--- Record excerpts ---
-- -- --
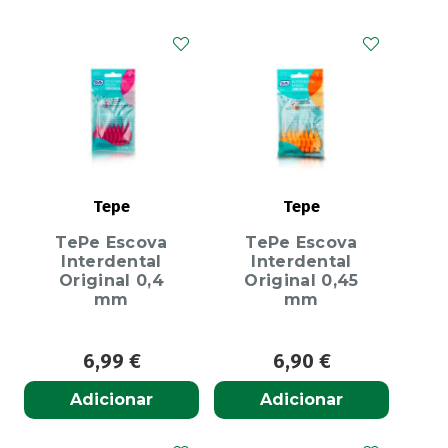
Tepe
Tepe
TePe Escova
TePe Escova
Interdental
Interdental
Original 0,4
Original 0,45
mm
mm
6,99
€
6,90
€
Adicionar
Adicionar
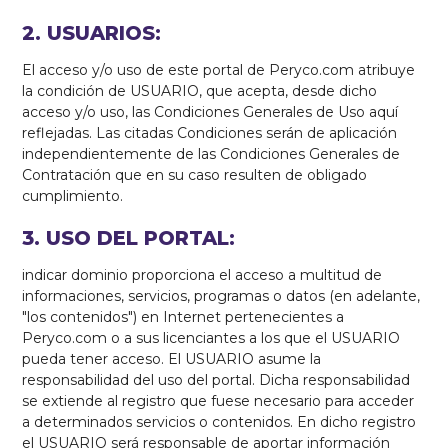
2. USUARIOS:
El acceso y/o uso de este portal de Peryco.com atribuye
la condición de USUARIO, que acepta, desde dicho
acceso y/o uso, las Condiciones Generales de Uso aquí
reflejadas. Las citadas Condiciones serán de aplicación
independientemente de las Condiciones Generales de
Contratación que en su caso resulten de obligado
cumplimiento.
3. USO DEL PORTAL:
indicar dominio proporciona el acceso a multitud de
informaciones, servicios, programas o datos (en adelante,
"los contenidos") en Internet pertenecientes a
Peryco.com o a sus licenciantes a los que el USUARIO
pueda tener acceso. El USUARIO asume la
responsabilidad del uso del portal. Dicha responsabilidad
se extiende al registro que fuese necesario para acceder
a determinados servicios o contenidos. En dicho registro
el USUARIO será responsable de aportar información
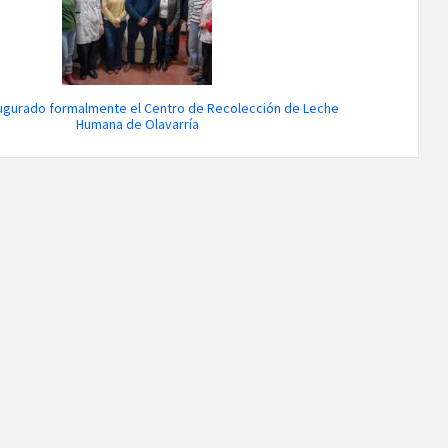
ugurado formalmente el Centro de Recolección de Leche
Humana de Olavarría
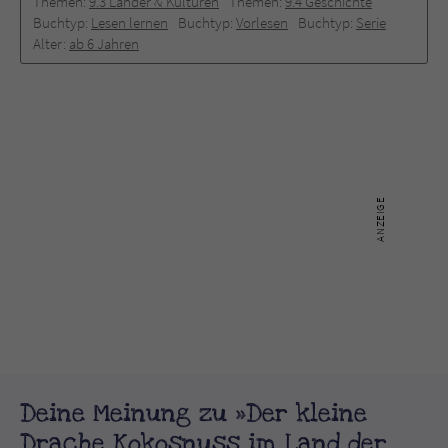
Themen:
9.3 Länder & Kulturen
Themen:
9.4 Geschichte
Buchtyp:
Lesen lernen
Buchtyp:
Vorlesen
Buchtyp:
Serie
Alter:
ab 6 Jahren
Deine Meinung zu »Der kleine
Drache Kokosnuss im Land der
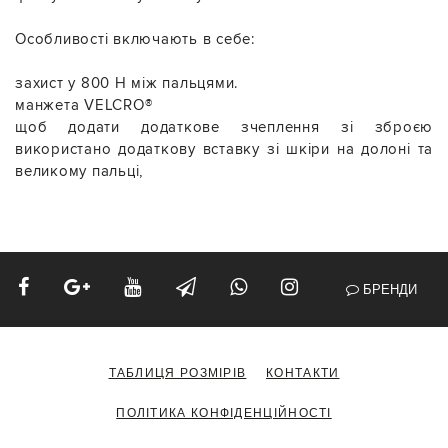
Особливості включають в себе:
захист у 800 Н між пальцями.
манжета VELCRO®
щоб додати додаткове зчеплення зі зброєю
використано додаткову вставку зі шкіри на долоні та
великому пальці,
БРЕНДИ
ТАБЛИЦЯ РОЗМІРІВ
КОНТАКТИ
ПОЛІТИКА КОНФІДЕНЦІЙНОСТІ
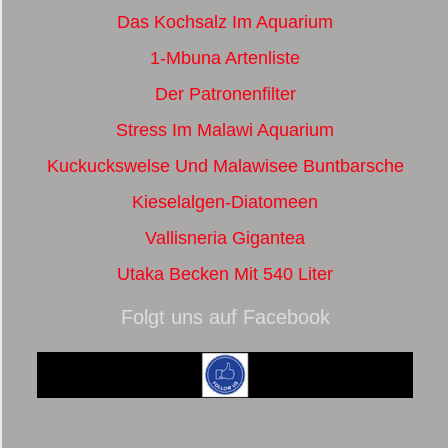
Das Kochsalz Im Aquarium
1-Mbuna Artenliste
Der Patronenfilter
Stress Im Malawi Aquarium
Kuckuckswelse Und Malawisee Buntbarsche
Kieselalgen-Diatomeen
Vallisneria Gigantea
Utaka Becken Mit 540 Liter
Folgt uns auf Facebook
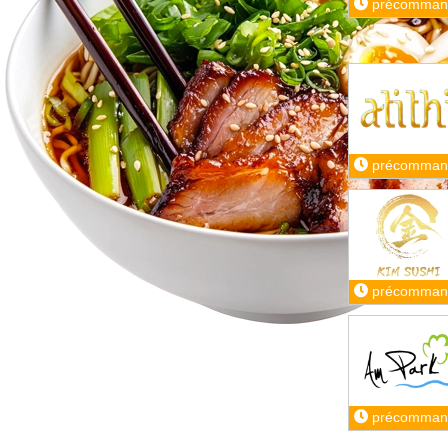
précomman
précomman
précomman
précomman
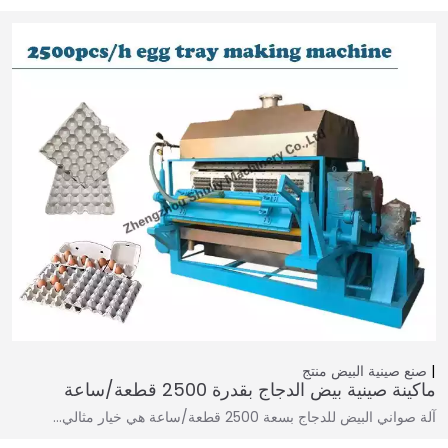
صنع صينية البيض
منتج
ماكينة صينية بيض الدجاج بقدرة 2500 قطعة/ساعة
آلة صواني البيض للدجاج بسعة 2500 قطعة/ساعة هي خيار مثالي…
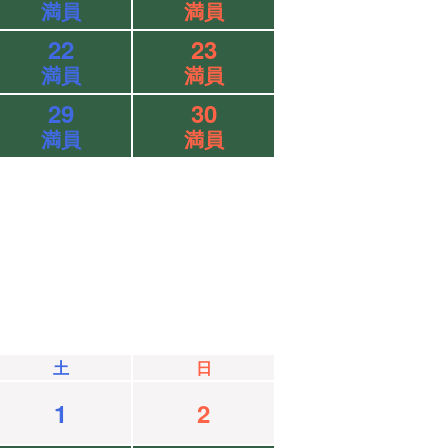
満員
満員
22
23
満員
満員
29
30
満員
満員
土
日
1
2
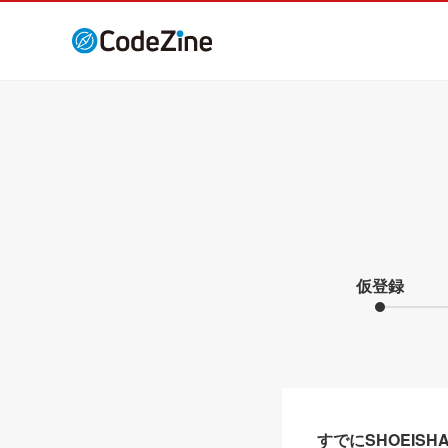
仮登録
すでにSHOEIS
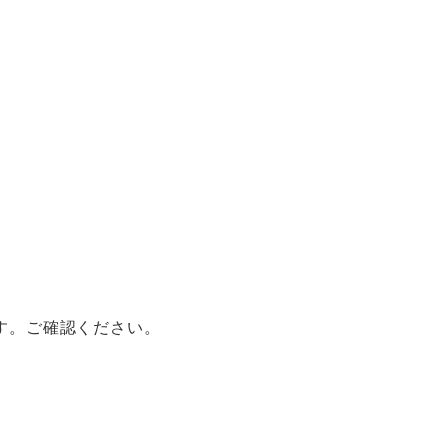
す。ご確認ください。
-- -- --
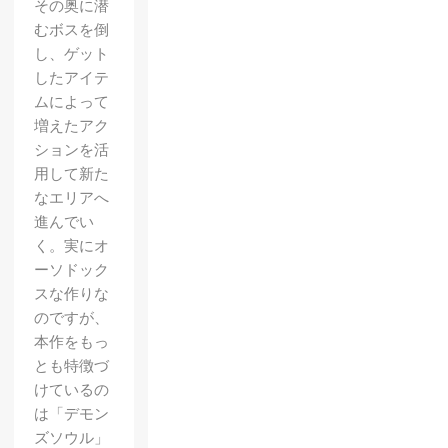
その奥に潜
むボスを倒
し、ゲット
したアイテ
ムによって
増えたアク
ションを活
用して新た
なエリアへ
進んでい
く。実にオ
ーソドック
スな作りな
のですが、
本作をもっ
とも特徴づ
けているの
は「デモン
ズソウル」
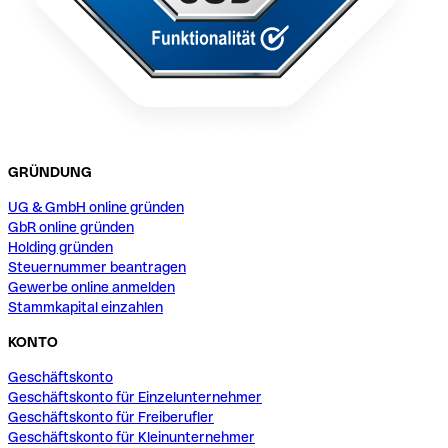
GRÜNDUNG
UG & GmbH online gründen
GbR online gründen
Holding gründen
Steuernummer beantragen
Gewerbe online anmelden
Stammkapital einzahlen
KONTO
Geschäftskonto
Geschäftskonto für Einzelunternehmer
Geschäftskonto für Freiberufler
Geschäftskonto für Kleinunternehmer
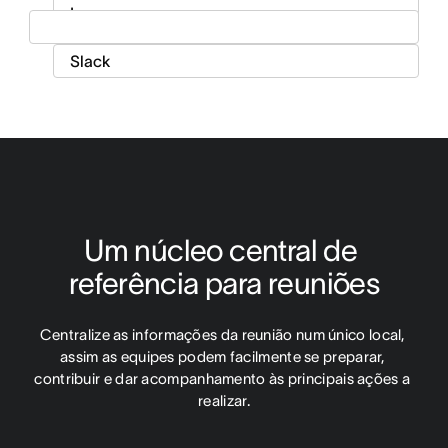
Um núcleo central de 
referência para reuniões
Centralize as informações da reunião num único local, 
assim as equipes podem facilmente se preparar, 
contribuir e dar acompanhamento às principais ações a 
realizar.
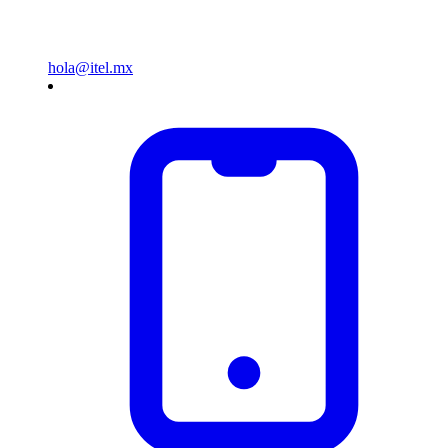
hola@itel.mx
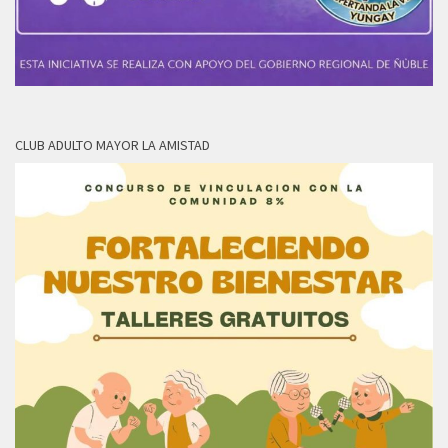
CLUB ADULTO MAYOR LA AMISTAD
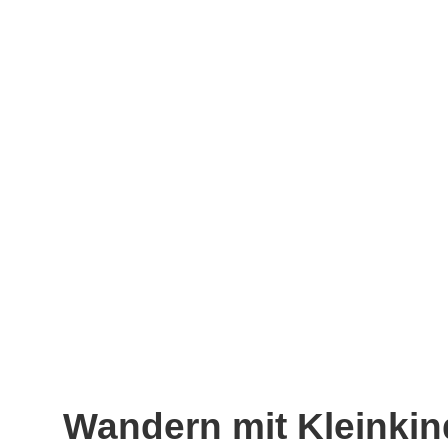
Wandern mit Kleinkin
-- -- --
Track down every line of the material containing the string "قطعة", and copy it.

--- Your response ---
ماكينة صينية بيض الدجاج بقدرة 2500 قطعة/ساعة
آلة صواني البيض للدجاج بسعة 2500 قطعة/ساعة هي خيار مثالي…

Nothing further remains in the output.